» **Article**:
□ □ □
Johannes van der Beeck
Johannes (Jan) Symonsz van der Beeck (1589 – buried 17 February 1644) was a Dutch painter also known by his alias Johannes Torrentius. ("Torrentius" is a Latin equivalent of the surname van der Beeck, meaning "of the brook" or "of the river".)
Despite his reputation as a still life master, few of Torrentius' paintings survive, as his works were ordered to be burned after he was accused of being a Rosicrucian adherent of atheistic and Satanic beliefs. The tortured painter was thrown into prison as a convicted blasphemer until being permitted to leave the country as a political gesture for England's Charles I, an admirer of van der Beeck.
Life and career
Johannes van der Beeck was born and died in Amsterdam, where he married in 1612. Relations between himself and wife Neeltgen van Camp eventually soured and ended in a divorce. Beeck was briefly thrown into jail for failing to pay his former wife her alimony in 1621.[1]
His libertine ways and purported membership in the Rosicrucian order led to his 1627 arrest and torture as a religious non-conformist and an alleged blasphemer, heretic, atheist, and Satanist. The 25 January 1628 judgment from five noted advocates of The Hague pronounced him guilty of "blasphemy against God and avowed atheism, at the same time as leading a frightful and pernicious lifestyle".[2] It was widely believed that the condemned Torrentius' influence had affected Jeronimus Cornelisz, a trader of the Dutch East India Trading Company who led a bloody mutiny aboard the Batavia, a 1628 ship of the Dutch East India Company in 1629.[3]
According to the RKD, Torrentius was tried in 1627,[4] but according to Houbraken, who quoted Theodorus Schrevelius, he was tried and placed on the painbench, and thereupon sentenced to 20 years in the Tuchthuis (the Haarlem house of detention), on 25 July 1630.[5][6]
Although he was sentenced to 20 years' imprisonment, King Charles I of England – an admirer of the painter's works – intervened, and was able to secure his release after two years, hiring Torrentius as Court Painter. He stayed in England for 12 years, returning to Amsterdam in 1642.
□ □ □
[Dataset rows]
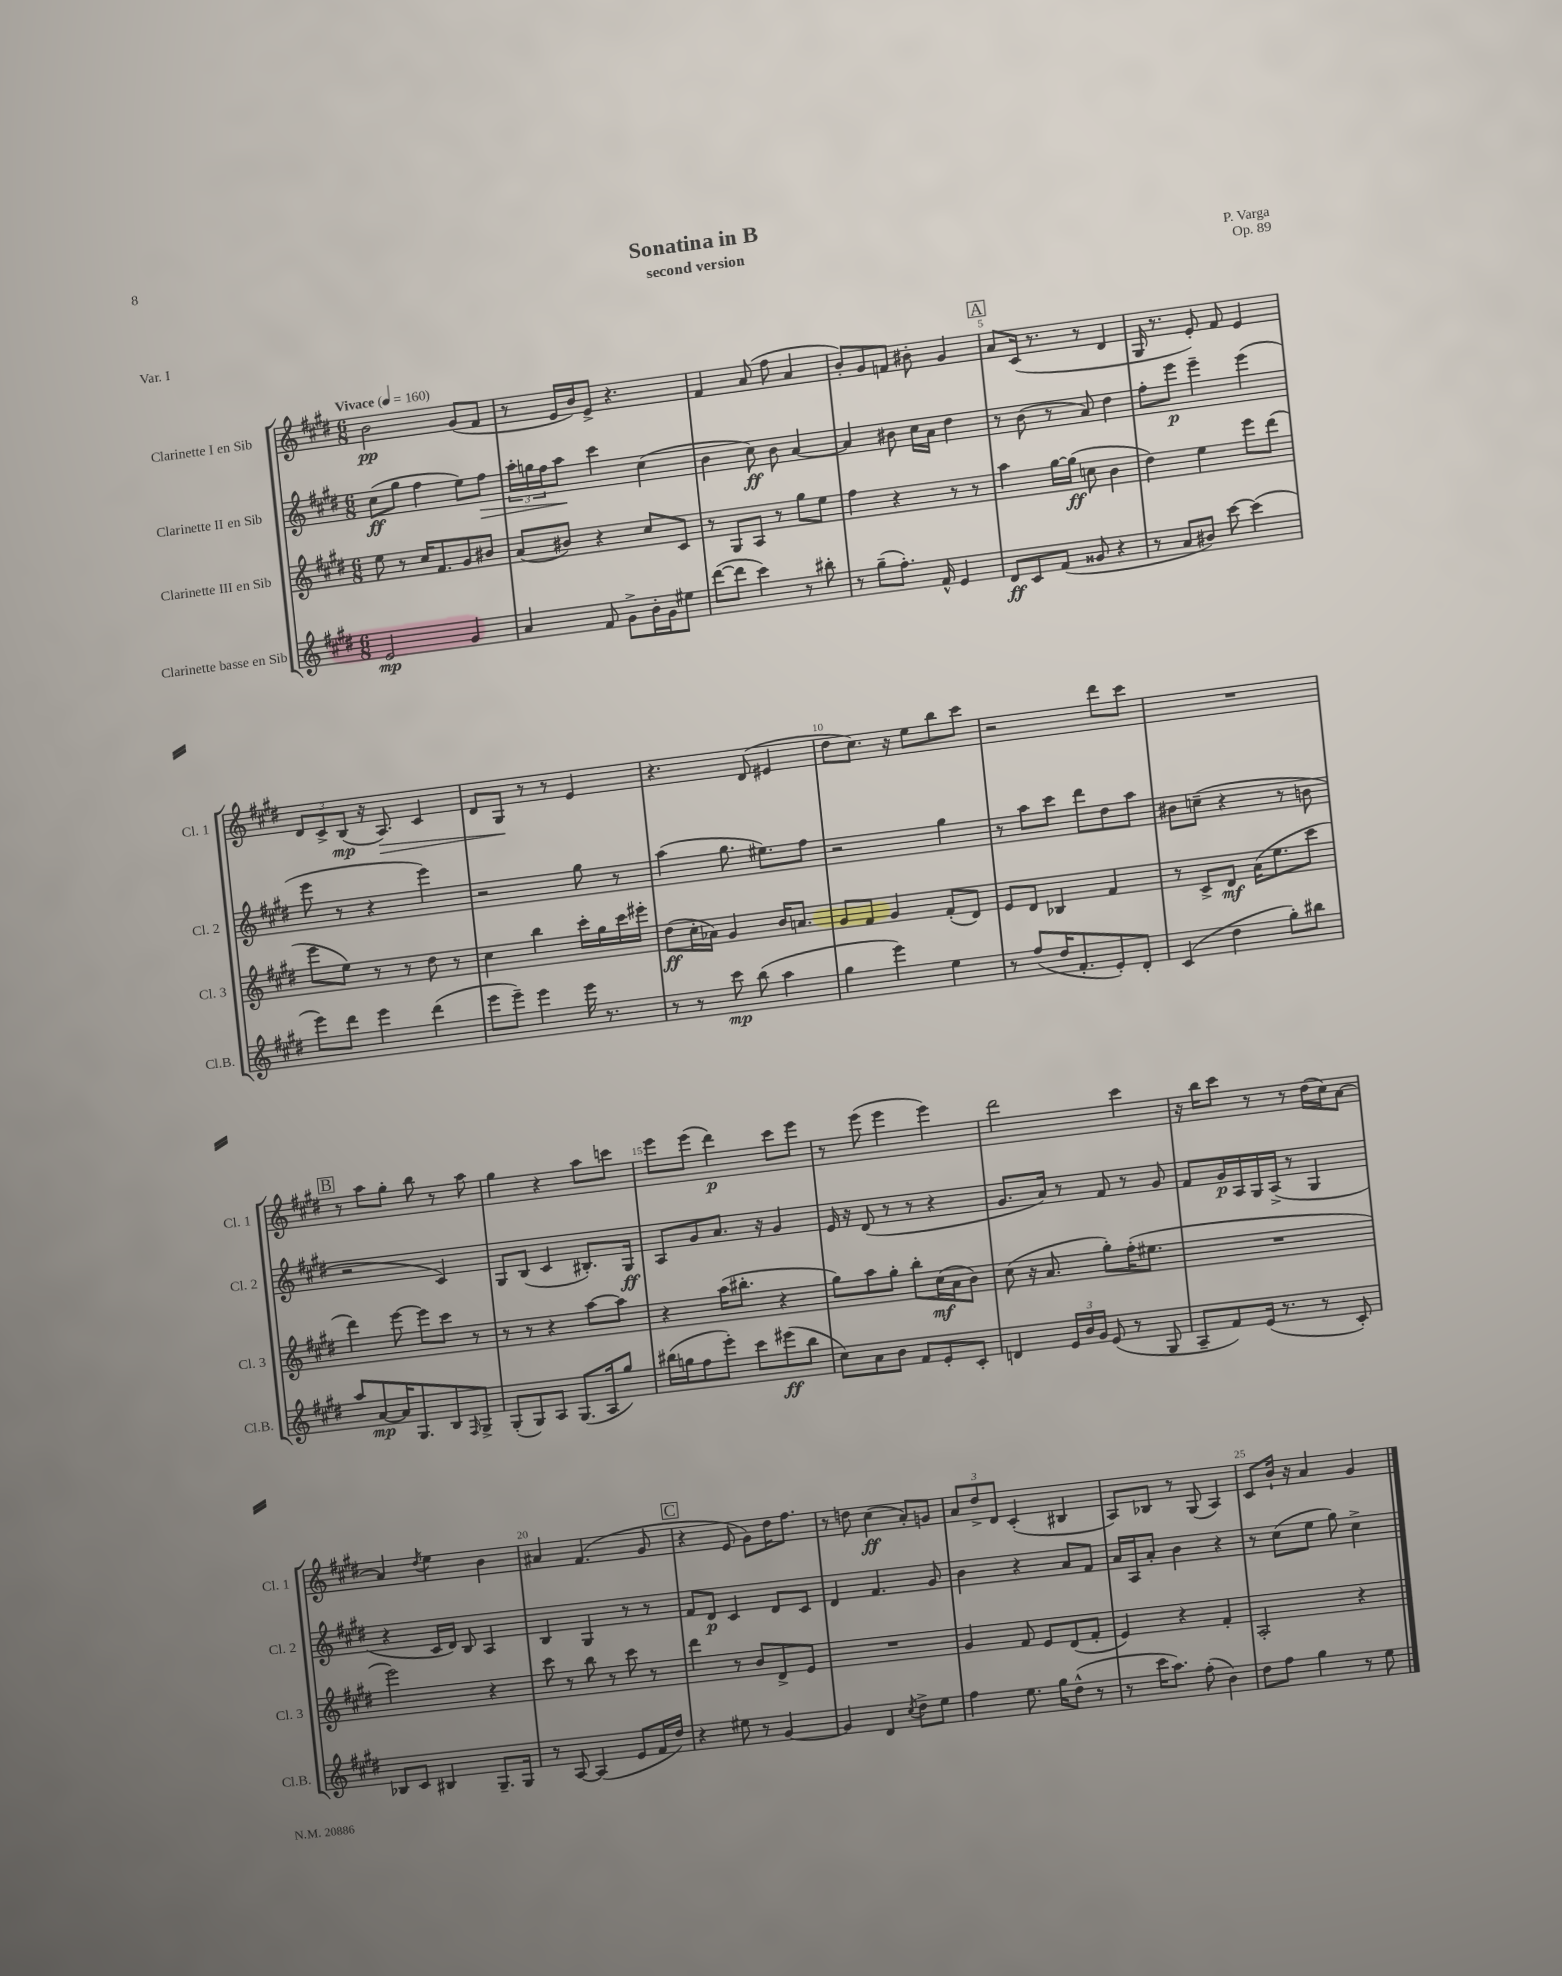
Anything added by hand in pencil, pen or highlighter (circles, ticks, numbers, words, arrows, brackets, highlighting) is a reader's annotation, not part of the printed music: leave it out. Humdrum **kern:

**kern	**dynam	**kern	**dynam	**kern	**dynam	**kern	**dynam
*part4	*part4	*part3	*part3	*part2	*part2	*part1	*part1
*staff4	*staff4	*staff3	*staff3	*staff2	*staff2	*staff1	*staff1
*I"Clarinette basse en Sib	*	*I"Clarinette III en Sib	*	*I"Clarinette II en Sib	*	*I"Clarinette I en Sib	*
*I'Cl.B.	*	*I'Cl. 3	*	*I'Cl. 2	*	*I'Cl. 1	*
*clefG2	*	*clefG2	*	*clefG2	*	*clefG2	*
*k[f#c#g#d#]	*	*k[f#c#g#d#]	*	*k[f#c#g#d#]	*	*k[f#c#g#d#]	*
*M6/8	*	*M6/8	*	*M6/8	*	*M6/8	*
*MM160	*	*MM160	*	*MM160	*	*MM160	*
=1	=1	=1	=1	=1	=1	=1	=1
!	!	!	!	!	!	!LO:TX:a:B:t=Vivace	!
2e/	mp	8ee\	.	(8cc#\L	ff	2b\	pp
.	.	8r	.	8gg#\J	.	.	.
.	.	16cc#/KL	.	4ff#\	.	.	.
.	.	8.f#/	.	.	.	.	.
4g#/	.	8g#/	.	8ee\L)	.	(8g#/L	.
!	!	!	!	!	!LO:HP:b	!	!
.	.	8b#X/J	.	8ff#\J	>	8f#/J	.
=2	=2	=2	=2	=2	=2	=2	=2
4a/	.	(8a/L	.	24aa'\LL	.	8r	.
.	.	.	.	24ggn\	.	.	.
.	.	.	.	24ff#\J	.	.	.
.	.	8b#X/J)	.	8aa\J	.	16e/LL	.
.	.	.	.	.	.	16b/J)	.
8f#/	.	4r	.	4ccc#\	]	8e^/J	.
8g#^\L	.	.	.	.	.	4.r	.
16b'\L	.	8cc#/L	.	(4cc#\	.	.	.
16g#\J	.	.	.	.	.	.	.
8ee#X\J	.	8c#/J	.	.	.	.	.
=3	=3	=3	=3	=3	=3	=3	=3
([8ddd#\L	.	8r	.	4b\	.	4f#/	.
8ddd#\J]	.	8G#/L	.	.	.	.	.
4ccc#\)	.	8A/J	.	8cc#\)	ff	(8a/	.
.	.	8r	.	8b\	.	8ff#\	.
8r	.	8gg#\L	.	[4a/	.	4a/	.
8bb#X'\	.	8ee\J	.	.	.	.	.
=4	=4	=4	=4	=4	=4	=4	=4
8r	.	4ff#\	.	4a/]	.	8b'/L)	.
(8gg#~\L	.	.	.	.	.	8g#/	.
8.ff#'\J)	.	4r	.	8b#X\	.	8fn/J	.
.	.	.	.	16cc#\LL	.	8b#X'\	.
16f#^^/	.	.	.	16a\JJ	.	.	.
4e/	.	8r	.	4dd#\	.	4g#/	.
.	.	8r	.	.	.	.	.
!!LO:REH:place=s1:t=A
=5	=5	=5	=5	=5	=5	=5	=5
8d#/L	ff	4aa\	.	8r	.	8a/L	.
8c#/	.	.	.	(8b\	.	(16c#/Jk	.
.	.	.	.	.	.	8.r	.
(8f#/J	.	[16gg#\LL	.	8r	.	.	.
.	.	(16gg#\JJ]	ff	.	.	.	.
8g##X/	.	8ccn\	.	8a/)	.	8r	.
4r	.	4b\	.	4dd#\	.	4d#/	.
=6	=6	=6	=6	=6	=6	=6	=6
8r	.	4dd#\)	.	8ff#'\L	.	16G#/	.
.	.	.	.	.	.	8.r	.
8a/L	.	.	.	8eee\J	p	.	.
8b#X/J)	.	4ee\	.	4eee~\	.	8e'/)	.
[8ccc#\	.	.	.	.	.	8f#/	.
(4ccc#\]	.	8eee\L	.	(4eee\	.	4e/	.
.	.	(8ddd#\J	.	.	.	.	.
!!LO:LB:g=z
=7	=7	=7	=7	=7	=7	=7	=7
8eee\L)	.	8eee\L	.	8eee\	.	12d#/L	.
.	.	.	.	.	.	12c#^/	.
8ddd#\J	.	8ee\J)	.	8r	.	.	.
.	.	.	.	.	.	(12B/J	mp
4eee\	.	8r	.	4r	.	16r	.
!	!	!	!	!	!	!	!LO:HP:b
.	.	.	.	.	.	8.A/)	>
.	.	8r	.	.	.	.	.
(4ddd#\	.	8dd#\	.	4eee\)	.	4c#/	.
.	.	8r	.	.	.	.	.
=8	=8	=8	=8	=8	=8	=8	=8
8eee\L	.	4cc#\	.	2r	.	8d#/L	.
8eee~\J)	.	.	.	.	.	8G#/J	.
4eee\	.	4bb\	.	.	.	8r	]
.	.	.	.	.	.	8r	.
16eee\	.	16ccc#'\LL	.	8gg#\	.	4e/	.
8.r	.	16gg#\	.	.	.	.	.
.	.	16ccc#\	.	8r	.	.	.
.	.	16eee#X'\JJ	.	.	.	.	.
=9	=9	=9	=9	=9	=9	=9	=9
8r	.	(8dd#\L	ff	(4aa\	.	4.r	.
8r	.	16cc#'\L	.	.	.	.	.
.	.	16a-X\JJ)	.	.	.	.	.
8ccc#\	mp	4g#/	.	8.gg#\	.	.	.
(8bb\	.	.	.	.	.	(8d#/	.
.	.	.	.	8.ee#X\L)	.	.	.
4aa\	.	16b/KL	.	.	.	4e#X/	.
.	.	8.an/J	.	.	.	.	.
.	.	.	.	8ff#\J	.	.	.
=10	=10	=10	=10	=10	=10	=10	=10
4gg#\	.	8g#/L	.	2r	.	8dd#\L	.
.	.	8f#/J	.	.	.	8.cc#\J)	.
4eee\)	.	4g#/	.	.	.	.	.
.	.	.	.	.	.	16r	.
.	.	.	.	.	.	8ee\L	.
4ee\	.	(8f#'/L	.	4gg#\	.	8bb\	.
.	.	8d#/J)	.	.	.	8ccc#\J	.
=11	=11	=11	=11	=11	=11	=11	=11
8r	.	8e/L	.	8r	.	2r	.
(8ff#/L	.	8d#/J	.	8aa\L	.	.	.
16dd#/K	.	4B-X/	.	8ccc#\J	.	.	.
8.f#'/	.	.	.	.	.	.	.
.	.	.	.	8ddd#\L	.	.	.
8e'/)	.	4f#/	.	8dd#\	.	8ddd#\L	.
8d#'/J	.	.	.	8aa\J	.	8ccc#\J	.
=12	=12	=12	=12	=12	=12	=12	=12
(4c#/	.	8r	.	8b#X\L	.	2.r	.
.	.	8c#^/L	.	(8ccn~\J	.	.	.
4dd#\	.	8d#/J	mf	4r	.	.	.
.	.	(16a\KL	.	.	.	.	.
.	.	8.ee\	.	.	.	.	.
8gg#'\L)	.	.	.	8r	.	.	.
8bb#X\J	.	8ccc#\J	.	8bn\	.	.	.
!!LO:LB:g=z
!!LO:REH:place=s1:t=B
=13	=13	=13	=13	=13	=13	=13	=13
8aa/L	.	4ddd#\)	.	2r	.	8r	.
[8a/	mp	.	.	.	.	8aa\L	.
16a/K]	.	[8eee\	.	.	.	8gg#'\J	.
8.G#/	.	.	.	.	.	.	.
.	.	8eee\L]	.	.	.	8bb\	.
8B/	.	8ccc#\J	.	4c#/)	.	8r	.
16qqF#/	.	.	.	.	.	.	.
8G#^/J	.	8r	.	.	.	8aa\	.
=14	=14	=14	=14	=14	=14	=14	=14
(8G#'/L	.	8r	.	8G#/L	.	4gg#\	.
8G#/)	.	8r	.	(8B/J	.	.	.
8A/J	.	4r	.	4c#/	.	4r	.
(8.G#/L	.	.	.	.	.	.	.
.	.	[8aa\L	.	8.B#X'/L)	.	8aa\L	.
16A/k	.	.	.	.	.	.	.
8gg#/J)	.	8aa\J]	.	.	.	8cccn\J	.
.	.	.	.	16G#/Jk	ff	.	.
=15	=15	=15	=15	=15	=15	=15	=15
(16bb#X\LL	.	4r	.	8A/L	.	8eee\L	.
16ggn\J	.	.	.	.	.	.	.
8ff#\	.	.	.	8g#/	.	(8eee\J	.
8eee'\J)	.	(16aa\KL	.	8.a/J	.	4ddd#\)	p
.	.	8.bb#X'\J	.	.	.	.	.
8ccc#\L	.	.	.	.	.	.	.
.	.	.	.	16r	.	.	.
(8eee#X\	ff	4r	.	4g#/	.	8ccc#\L	.
8bb#\J	.	.	.	.	.	8eee\J	.
=16	=16	=16	=16	=16	=16	=16	=16
8cc#\L)	.	8gg#\L)	.	16e/	.	8r	.
.	.	.	.	16r	.	.	.
8a\	.	8aa\	.	(8d#/	.	(8eee\	.
8b\J	.	8gg#'\J	.	8r	.	4eee\	.
8f#/L	.	8bb'\L	.	8r	.	.	.
8e'/	.	(16cc#\L	mf	4r	.	4eee\)	.
.	.	16a\J	.	.	.	.	.
8c#'/J	.	8b\J)	.	.	.	.	.
=17	=17	=17	=17	=17	=17	=17	=17
4dn/	.	(8cc#\	.	8.g#/L	.	2ddd#\	.
.	.	16r	.	.	.	.	.
.	.	8.a/	.	16a/Jk)	.	.	.
24e/LL	.	.	.	8r	.	.	.
24b/	.	.	.	.	.	.	.
24g#/JJ	.	.	.	.	.	.	.
(8e/	.	8gg#'\L)	.	8f#/	.	.	.
8r	.	(16ff#'\K	.	8r	.	4ccc#\	.
.	.	8.ee#X\J	.	.	.	.	.
8G#/	.	.	.	8g#/	.	.	.
=18	=18	=18	=18	=18	=18	=18	=18
8A~/L	.	2.r	.	8f#/L	.	16r	.
.	.	.	.	.	.	16bb\KL	.
8f#/)	.	.	.	16g#/L	p	8ccc#\J	.
.	.	.	.	16A/	.	.	.
(16e/Jk	.	.	.	16G#/	.	8r	.
8.r	.	.	.	(16A^/JJ	.	.	.
.	.	.	.	8r	.	8r	.
8r	.	.	.	4G#/	.	(16dd#\LL	.
.	.	.	.	.	.	16cc#\J)	.
8c#'/)	.	.	.	.	.	[8a\J	.
!!LO:LB:g=z
=19	=19	=19	=19	=19	=19	=19	=19
8B-X/L	.	2eee\)	.	4r	.	4a/]	.
8c#/J	.	.	.	.	.	.	.
.	.	.	.	.	.	8qdd#/	.
4B#X/	.	.	.	16c#/LL	.	4ee\	.
.	.	.	.	16d#/JJ)	.	.	.
.	.	.	.	8B/	.	.	.
8.G#~/L	.	4r	.	4A/	.	4b\	.
16G#/Jk	.	.	.	.	.	.	.
=20	=20	=20	=20	=20	=20	=20	=20
8r	.	8ccc#\	.	4B/	.	4a#X/	.
[8A/	.	8r	.	.	.	.	.
(4A/]	.	8bb\	.	4G#/	.	(4.f#/	.
.	.	8r	.	.	.	.	.
8e/L	.	8ccc#\	.	8r	.	.	.
16f#/L	.	8r	.	8r	.	8g#/	.
16dd#/JJ)	.	.	.	.	.	.	.
!!LO:REH:place=s1:t=C
=21	=21	=21	=21	=21	=21	=21	=21
4r	.	4ddd#\	.	8f#/L	.	4r	.
.	.	.	.	8d#/J	p	.	.
8ee#X\	.	8r	.	4c#/	.	8e/	.
8r	.	8b/L	.	.	.	8g#\L)	.
[4g#/	.	8d#^/	.	8d#/L	.	16dd#\K	.
.	.	.	.	.	.	8.ff#\J	.
.	.	8e/J	.	8c#/J	.	.	.
=22	=22	=22	=22	=22	=22	=22	=22
4g#/]	.	2.r	.	4d#/	.	8r	.
.	.	.	.	.	.	8ddn\	.
4d#/	.	.	.	4.f#/	.	(4cc#\	ff
8qcc#/	.	.	.	.	.	.	.
8dd#^\L	.	.	.	.	.	8a'/L)	.
8ee\J	.	.	.	8g#/	.	8gn/J	.
=23	=23	=23	=23	=23	=23	=23	=23
4ff#\	.	4g#/	.	4b\	.	12a/L	.
.	.	.	.	.	.	12dd#^/	.
.	.	.	.	.	.	12d#/J	.
8.ee\	.	8f#/	.	4r	.	(4c#'/	.
.	.	8e/L	.	.	.	.	.
16gg#\KL	.	.	.	.	.	.	.
(8dd#^^\J	.	(8d#/	.	8a/L	.	4B#X/	.
8r	.	8f#'/J	.	8f#/J	.	.	.
=24	=24	=24	=24	=24	=24	=24	=24
8r	.	4e/)	.	16a/LL	.	8A/L)	.
.	.	.	.	16A/J	.	.	.
16ccc#\KL	.	.	.	8a'/J	.	8B-X/J	.
8.aa\J)	.	.	.	.	.	.	.
.	.	4r	.	4b\	.	8r	.
(8ff#'\	.	.	.	.	.	(8G#/	.
4b\)	.	4f#'/	.	4r	.	4A/)	.
=25	=25	=25	=25	=25	=25	=25	=25
8dd#\L	.	2A'/	.	8r	.	8c#/L	.
8ff#\J	.	.	.	(8cc#\L	.	16b`/Jk	.
.	.	.	.	.	.	16r	.
4gg#\	.	.	.	8ee\J	.	4a/	.
.	.	.	.	8gg#\)	.	.	.
8r	.	4r	.	4cc#^\	.	4g#/	.
8ee\	.	.	.	.	.	.	.
==	==	==	==	==	==	==	==
*-	*-	*-	*-	*-	*-	*-	*-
□ □ □
» **Problem to work on**:
Answer these questions about the article on Johannes van der Beeck:
(a) What does the Latin name "Torrentius" mean?
(b) In what year did he marry in Amsterdam?
(c) In what year did he return to Amsterdam from England?
The entries are not needed here.

» **Written solution**:
(a) It means "of the brook" or "of the river."
(b) 1612
(c) 1642